Healthcare practitioners initiate treatment depending upon their assessment of illness severity in compassionate use programs. The severity of the disease also determines the eventual clinical outcome.
Therefore, the inconsistent results that experts observed in compassionate use programs may be due to the variability in the severity of COVID-19 and the heterogeneous response of individuals to the disease.
The timing of antiviral treatment initiation after symptom onset is known to influence clinical outcomes in other viral illnesses such as influenza.
Therefore, the researchers used their model to understand how the three groups with different viral load decay rates would respond to different treatment initiation times.
They considered treatment initiation times between 0.5 and 5 days after COVID-19 symptom onset.
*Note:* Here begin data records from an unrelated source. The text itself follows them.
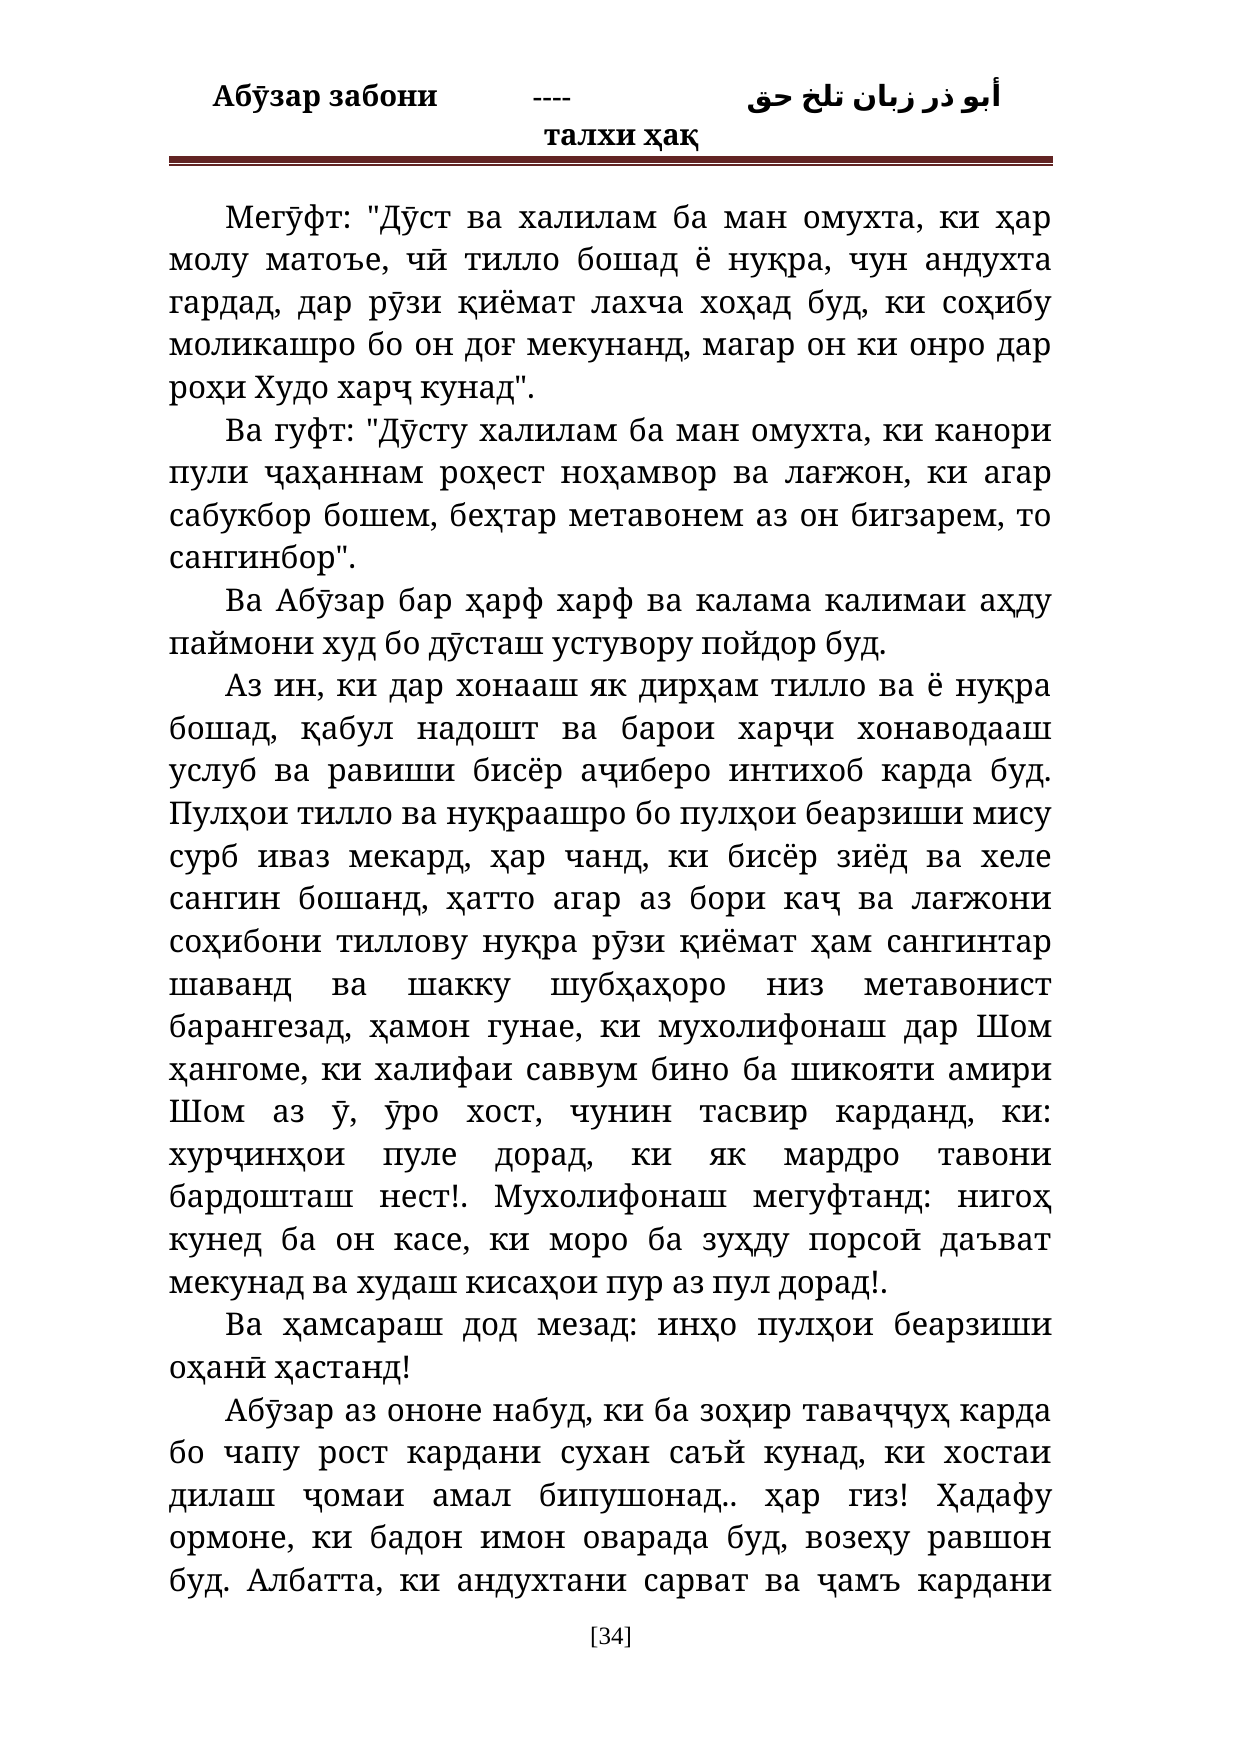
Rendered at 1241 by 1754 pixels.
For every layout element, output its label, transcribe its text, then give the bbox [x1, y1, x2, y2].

text Ва Абӯзар бар ҳарф харф ва калама калимаи аҳду паймони худ бо дӯсташ устувору пойдор буд. [169, 578, 1053, 663]
text Аз ин, ки дар хонааш як дирҳам тилло ва ё нуқра бошад, қабул надошт ва барои харҷи хонаводааш услуб ва равиши бисёр аҷиберо интихоб карда буд. Пулҳои тилло ва нуқраашро бо пулҳои беарзиши мису сурб иваз мекард, ҳар чанд, ки бисёр зиёд ва хеле сангин бошанд, ҳатто агар аз бори каҷ ва лағжони соҳибони тиллову нуқра рӯзи қиёмат ҳам сангинтар шаванд ва шакку шубҳаҳоро низ метавонист барангезад, ҳамон гунае, ки мухолифонаш дар Шом ҳангоме, ки халифаи саввум бино ба шикояти амири Шом аз ӯ, ӯро хост, чунин тасвир карданд, ки: хурҷинҳои пуле дорад, ки як мардро тавони бардошташ нест!. Мухолифонаш мегуфтанд: нигоҳ кунед ба он касе, ки моро ба зуҳду порсоӣ даъват мекунад ва худаш кисаҳои пур аз пул дорад!. [169, 663, 1053, 1302]
text Мегӯфт: "Дӯст ва халилам ба ман омухта, ки ҳар молу матоъе, чӣ тилло бошад ё нуқра, чун андухта гардад, дар рӯзи қиёмат лахча хоҳад буд, ки соҳибу моликашро бо он доғ мекунанд, магар он ки онро дар роҳи Худо харҷ кунад". [169, 194, 1053, 408]
text Ва ҳамсараш дод мезад: инҳо пулҳои беарзиши оҳанӣ ҳастанд! [169, 1302, 1053, 1387]
text Ва гуфт: "Дӯсту халилам ба ман омухта, ки канори пули ҷаҳаннам роҳест ноҳамвор ва лағжон, ки агар сабукбор бошем, беҳтар метавонем аз он бигзарем, то сангинбор". [169, 408, 1053, 578]
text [169, 1387, 1053, 1601]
This is because the virus levels in the upper respiratory tract peak during this timeframe.
The researchers found that initiation of a potent antiviral after 0.5 days but before 5 days following symptom onset was effective in reducing viral load and viral shedding duration in all groups.
The researchers then used a mathematical model to mimic a randomized control trial, where patients would receive either an antiviral drug or a placebo.
The team found that the sample size required to produce a statistically meaningful difference in viral shedding duration between the antiviral and placebo groups was dependent on the time of treatment initiation after symptom onset.
While the researchers did not specify the time for treatment initiation after symptom onset, the clinical trial would require at least 11,670 participants in both the treatment and placebo groups to detect a statistically significant antiviral effect.
However, if the model assumed that patients would enroll in the clinical trial within the first day of developing COVID-19 symptoms, a sample size of 458 patients in each group would be sufficient to detect the impact of a highly effective drug.
The researchers obtained the sample size data by simulating the effects of an antiviral drug that would reduce viral replication by 99%. They caution that experts need larger sample sizes to obtain statistically significant results in studies involving antiviral drugs with a lower inhibition rate.
Therefore, achieving a statistically significant antiviral effect without considering the timing of treatment initiation would require an unreasonably large sample size.
The researchers recommend that early enrolment in clinical trials after COVID-19 symptom onset or only including patients in clinical trials who develop symptoms in a specific time window would be more likely to result in studies that could detect a genuine antiviral effect.
The authors conclude that their model emphasizes that, besides the dose and mechanism of action, the time of treatment initiation and individual differences in response to the virus can influence the efficacy of an antiviral drug.
Considering the strengths of the study, the researchers note, “We used clinical data from [patients with a SARS-CoV-2 infection] for the simulation. Thus, our numerical results are realistic and directly interpretable for drug development for SARS-CoV-2. In other words, our approach is flexible and can be applied to other antiviral drugs for other diseases by replacing the dataset.”
However, the authors also state that their model was minimalist and based only on viral load data. They note:
“At such time that further data and appropriate scientific information about infection dynamics becomes available, more complex models may be able to capture additional details of within-host viral dynamics.”
“We did not use viral load data under treatment to evaluate our model because such data were not sufficiently available. Estimating antiviral effects from such data and using that in the sample size calculation would strengthen our approach, but we need to wait until such data are accumulated,” elaborated the researchers.